By: Linda Connor Lambeck
The web cam is trained on Mystic’s three resident beluga whales — Kela, Juno and Naluark — and is sponsored by the Aquarion Water Co. Anyone who visits Aquarion’s website (www.aquarionwater.com)can access live-streaming video and information about the whales.
Barnum students helped premiere the live-stream cam on a wide screen monitor in the school’s all-purpose room with a bevy of school, government and water company officials.
Garcia and her classmates saw the whales during feeding and training time. In the corner of the screen, a sign was held up welcoming Barnum School.
Tracy Romano, a whale researcher at Mystic Aquarium, told the students belugas are about the coolest animals on the planet and chow down on 50 to 80 pounds of fish a day.
U.S. Sen. Richard Blumenthal, D-Conn., who attended the event, suggested exhibits like this will help teach people about the fragile nature of habitats and the environment.
“It will help educate and raise awareness to the dangers to these great mammals,” Blumenthal said. “I hope that these kids will become the future champions of stopping the environmental pollution and contamination that endanger our planet.”
Mayor Bill Finch told Barnum students there will soon be a fish migration web cam from Beardsley Park on the city’s website.

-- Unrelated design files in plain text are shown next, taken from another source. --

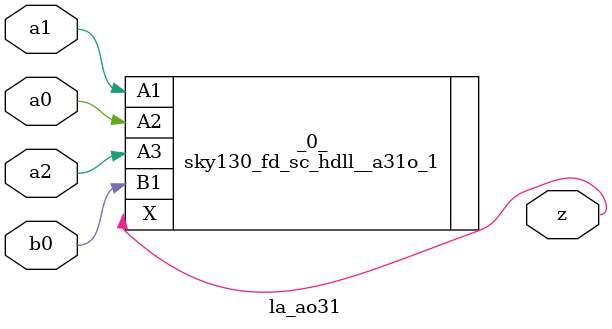
<source format=v>

/* Generated by Yosys 0.44 (git sha1 80ba43d26, g++ 11.4.0-1ubuntu1~22.04 -fPIC -O3) */

(* top =  1  *)
(* src = "generated" *)
module la_ao31 (
    a0,
    a1,
    a2,
    b0,
    z
);
  (* src = "generated" *)
  input a0;
  wire a0;
  (* src = "generated" *)
  input a1;
  wire a1;
  (* src = "generated" *)
  input a2;
  wire a2;
  (* src = "generated" *)
  input b0;
  wire b0;
  (* src = "generated" *)
  output z;
  wire z;
  sky130_fd_sc_hdll__a31o_1 _0_ (
      .A1(a1),
      .A2(a0),
      .A3(a2),
      .B1(b0),
      .X (z)
  );
endmodule

</source>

Stephen M. Coan, of the Sea Research Foundation, which runs Mystic Aquarium, said the aquarium is one of the few that house beluga whales in an outdoor arctic environment made up of a series of interconnected pools.
Aquarion began working with Mystic Aquarium last summer to create a way for people to learn about the marine mammals, which require fresh water to survive.
“It’s an important resource and a limited supply,” Coan said.